Non bisogna inoltre dimenticare che lo Stato Islamico costruisce infrastrutture nei luoghi che conquista, portando elettricità, acqua, scuole in posti che da tempo versano in condizioni di arretratezza e sottosviluppo. Questo è un altro degli elementi di grande presa su giovani disperati, ridotti in miseria, che non hanno alcuna speranza di un futuro migliore.

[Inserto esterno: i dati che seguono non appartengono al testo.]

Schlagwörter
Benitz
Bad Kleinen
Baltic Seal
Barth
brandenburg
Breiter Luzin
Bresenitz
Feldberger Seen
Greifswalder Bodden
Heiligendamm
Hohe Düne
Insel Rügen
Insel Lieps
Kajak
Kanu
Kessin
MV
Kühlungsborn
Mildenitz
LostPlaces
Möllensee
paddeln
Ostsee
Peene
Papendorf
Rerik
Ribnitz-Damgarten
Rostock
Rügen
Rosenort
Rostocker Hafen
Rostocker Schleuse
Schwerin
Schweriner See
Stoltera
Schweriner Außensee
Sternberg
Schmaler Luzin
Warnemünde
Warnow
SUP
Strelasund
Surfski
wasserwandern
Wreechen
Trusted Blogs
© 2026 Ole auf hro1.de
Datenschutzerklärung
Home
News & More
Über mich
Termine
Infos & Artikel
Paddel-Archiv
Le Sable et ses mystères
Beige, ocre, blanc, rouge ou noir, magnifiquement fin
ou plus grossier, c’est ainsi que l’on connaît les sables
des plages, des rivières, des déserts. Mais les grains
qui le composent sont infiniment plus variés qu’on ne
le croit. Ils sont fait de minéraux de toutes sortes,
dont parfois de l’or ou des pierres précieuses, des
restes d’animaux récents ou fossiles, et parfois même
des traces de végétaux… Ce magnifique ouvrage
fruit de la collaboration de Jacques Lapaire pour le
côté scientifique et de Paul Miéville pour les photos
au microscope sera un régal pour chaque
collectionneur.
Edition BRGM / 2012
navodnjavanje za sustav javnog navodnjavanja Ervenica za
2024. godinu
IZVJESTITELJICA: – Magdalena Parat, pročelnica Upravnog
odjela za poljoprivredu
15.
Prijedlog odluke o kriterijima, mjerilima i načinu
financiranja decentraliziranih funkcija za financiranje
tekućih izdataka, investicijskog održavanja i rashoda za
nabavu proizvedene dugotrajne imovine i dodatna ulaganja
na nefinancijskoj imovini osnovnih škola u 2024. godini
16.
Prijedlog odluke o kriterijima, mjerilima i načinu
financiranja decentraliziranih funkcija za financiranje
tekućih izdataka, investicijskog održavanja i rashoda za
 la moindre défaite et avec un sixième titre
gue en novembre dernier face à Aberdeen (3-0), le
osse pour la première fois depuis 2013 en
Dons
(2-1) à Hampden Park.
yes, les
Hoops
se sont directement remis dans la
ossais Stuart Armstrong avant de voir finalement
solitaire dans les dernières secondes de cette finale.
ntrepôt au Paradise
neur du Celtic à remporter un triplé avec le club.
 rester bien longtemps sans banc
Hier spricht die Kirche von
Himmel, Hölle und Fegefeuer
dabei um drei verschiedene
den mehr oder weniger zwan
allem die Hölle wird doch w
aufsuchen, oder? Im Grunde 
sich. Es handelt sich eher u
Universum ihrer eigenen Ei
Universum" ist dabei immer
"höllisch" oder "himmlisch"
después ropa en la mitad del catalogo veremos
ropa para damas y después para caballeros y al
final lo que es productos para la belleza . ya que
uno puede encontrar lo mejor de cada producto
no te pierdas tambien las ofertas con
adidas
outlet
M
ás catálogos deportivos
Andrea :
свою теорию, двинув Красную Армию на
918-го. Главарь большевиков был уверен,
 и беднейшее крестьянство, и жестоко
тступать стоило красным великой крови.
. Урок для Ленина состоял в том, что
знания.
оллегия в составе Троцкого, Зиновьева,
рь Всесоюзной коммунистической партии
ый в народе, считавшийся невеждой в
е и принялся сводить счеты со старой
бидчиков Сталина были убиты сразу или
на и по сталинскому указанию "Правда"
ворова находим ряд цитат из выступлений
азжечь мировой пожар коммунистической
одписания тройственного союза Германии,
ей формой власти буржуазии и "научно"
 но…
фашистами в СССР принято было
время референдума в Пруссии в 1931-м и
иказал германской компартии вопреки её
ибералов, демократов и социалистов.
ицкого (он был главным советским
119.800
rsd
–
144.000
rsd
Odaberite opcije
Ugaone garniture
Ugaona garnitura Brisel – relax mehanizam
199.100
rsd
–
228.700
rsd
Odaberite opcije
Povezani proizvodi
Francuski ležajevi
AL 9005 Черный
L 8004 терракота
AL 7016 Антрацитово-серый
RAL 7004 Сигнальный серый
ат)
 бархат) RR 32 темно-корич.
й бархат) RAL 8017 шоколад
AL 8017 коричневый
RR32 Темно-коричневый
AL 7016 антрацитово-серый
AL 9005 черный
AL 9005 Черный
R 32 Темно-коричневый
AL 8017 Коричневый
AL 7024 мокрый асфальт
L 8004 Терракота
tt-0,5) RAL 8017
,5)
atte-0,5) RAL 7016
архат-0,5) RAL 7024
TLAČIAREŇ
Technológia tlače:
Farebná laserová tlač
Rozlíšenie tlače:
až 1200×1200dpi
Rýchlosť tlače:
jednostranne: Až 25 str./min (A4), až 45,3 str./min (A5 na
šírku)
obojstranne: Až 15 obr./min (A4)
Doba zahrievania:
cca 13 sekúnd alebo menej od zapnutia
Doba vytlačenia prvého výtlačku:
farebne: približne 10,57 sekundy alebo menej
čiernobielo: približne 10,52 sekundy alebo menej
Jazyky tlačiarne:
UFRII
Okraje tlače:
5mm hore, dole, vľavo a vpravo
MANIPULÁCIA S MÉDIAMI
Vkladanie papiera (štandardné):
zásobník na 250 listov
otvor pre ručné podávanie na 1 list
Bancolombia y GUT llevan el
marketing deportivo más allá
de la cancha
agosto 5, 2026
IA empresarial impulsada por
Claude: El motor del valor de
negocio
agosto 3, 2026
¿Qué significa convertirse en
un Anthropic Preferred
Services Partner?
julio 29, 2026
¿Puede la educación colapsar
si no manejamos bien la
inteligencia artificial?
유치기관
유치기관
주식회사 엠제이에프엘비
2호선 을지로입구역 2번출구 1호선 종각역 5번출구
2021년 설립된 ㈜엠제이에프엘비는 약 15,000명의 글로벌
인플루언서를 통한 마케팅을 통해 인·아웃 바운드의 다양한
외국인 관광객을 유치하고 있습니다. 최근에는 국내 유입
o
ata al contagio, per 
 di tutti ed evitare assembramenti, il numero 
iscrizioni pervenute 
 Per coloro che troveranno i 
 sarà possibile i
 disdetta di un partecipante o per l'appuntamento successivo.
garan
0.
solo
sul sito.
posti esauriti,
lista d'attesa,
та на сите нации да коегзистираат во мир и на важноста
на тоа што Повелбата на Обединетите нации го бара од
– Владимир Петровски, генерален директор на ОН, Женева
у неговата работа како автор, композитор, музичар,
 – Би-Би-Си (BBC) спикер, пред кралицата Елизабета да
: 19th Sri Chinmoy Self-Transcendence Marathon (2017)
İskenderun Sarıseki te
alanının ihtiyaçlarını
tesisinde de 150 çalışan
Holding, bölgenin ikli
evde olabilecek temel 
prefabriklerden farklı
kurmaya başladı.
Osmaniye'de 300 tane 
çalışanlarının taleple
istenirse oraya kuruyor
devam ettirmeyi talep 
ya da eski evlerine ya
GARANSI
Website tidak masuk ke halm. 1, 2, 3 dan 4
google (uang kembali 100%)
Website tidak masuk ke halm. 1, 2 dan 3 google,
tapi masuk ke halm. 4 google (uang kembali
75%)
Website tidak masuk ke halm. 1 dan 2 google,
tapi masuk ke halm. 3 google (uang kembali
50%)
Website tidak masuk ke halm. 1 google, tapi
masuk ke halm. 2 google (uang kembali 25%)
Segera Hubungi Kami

A dover essere ripensati sono soprattutto i nostri modelli di integrazione, quelli diffusi in Europa, che fino a questo momento, come dimostrano il Belgio e la Francia, ma come forse avviene in modo meno evidente in Italia, non stanno funzionando. C’è di fatto una discriminazione strisciante in Europa, che porta gli immigrati ad avere meno possibilità degli altri. Esistono aree ghetto nelle grandi città, dove le forze dell’ordine hanno apparentemente abdicato, e dove prolifera il malcontento e il radicalismo. In queste sacche di degrado e discriminazione le prime generazioni sembrerebbero in qualche modo più o meno inserite nel tessuto sociale, mentre le seconde generazioni, quelle dei giovanissimi, sembrerebbero scollate dal contesto nel quale sono nate e cresciute, covando odio nel vedere che qualsiasi sbocco futuro è loro precluso.

image

Una volta che questi ragazzi abbandonano l’Austria, o un altro qualsiasi paese dell’Unione europea, non ci sono molte probabilità di poterli riportare a casa sani e salvi. L’unica via che le autorità hanno è l’azione di prevenzione, ossia evitare che questi giovani fuggano dall’Europa, per andare a combattere in Siria, cercando di liberarli dal giogo dei predicatori islamici radicali che, sfruttando la vulnerabilità data dalla loro giovane età, li condiziona spesso in modo irreparabile.